Address correspondence and reprint requests to Dr. M. Yamada, Department of Neurology and Neurobiology of Aging, Kanazawa University Graduate School of Medical Science, 13-1, Takara-machi, Kanazawa 920-8640, Japan; e-mail: m-yamada{at}med.kanazawa-u.ac.jp
Background: No method for the clinical diagnosis of MM2-type sporadic Creutzfeldt-Jakob disease (sCJD) has been established except for pathologic examination.
Objective: To identify a reliable marker for the clinical diagnosis of MM2-type sCJD.
Methods: CSF, EEG, and neuroimaging studies were performed in eight patients with MM2-type sCJD confirmed by neuropathologic, genetic, and western blot analyses.

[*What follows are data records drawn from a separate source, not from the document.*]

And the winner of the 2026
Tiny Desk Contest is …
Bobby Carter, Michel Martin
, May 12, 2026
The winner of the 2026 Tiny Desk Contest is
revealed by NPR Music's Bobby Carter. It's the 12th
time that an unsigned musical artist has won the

Results: The eight cases were pathologically classified into the cortical (n = 2), thalamic (n = 5), and combined (corticothalamic) (n = 1) forms. The cortical form was characterized by late-onset, slowly progressive dementia, cortical hyperintensity signals on diffusion-weighted imaging (DWI) of brain, and elevated levels of CSF 14-3-3 protein. The thalamic form showed various neurologic manifestations including dementia, ataxia, and pyramidal and extrapyramidal signs with onset at various ages and relatively long disease duration. Characteristic EEG and MRI abnormalities were almost absent. However, all four patients examined with cerebral blood flow (CBF) study using SPECT showed reduction of the CBF in the thalamus as well as the cerebral cortex. The combined form had features of both the cortical and the thalamic forms, showing cortical hyperintensity signals on DWI and hypometabolism of the thalamus on [18F]2-fluoro-2-deoxy-d-glucose PET.
Conclusion: For the clinical diagnosis of MM2-type sporadic Creutzfeldt-Jakob disease, cortical hyperintensity signals on diffusion-weighted MRI are useful for the cortical form and thalamic hypoperfusion or hypometabolism on cerebral blood flow SPECT or [18F]2-fluoro-2-deoxy-d-glucose PET for the thalamic form.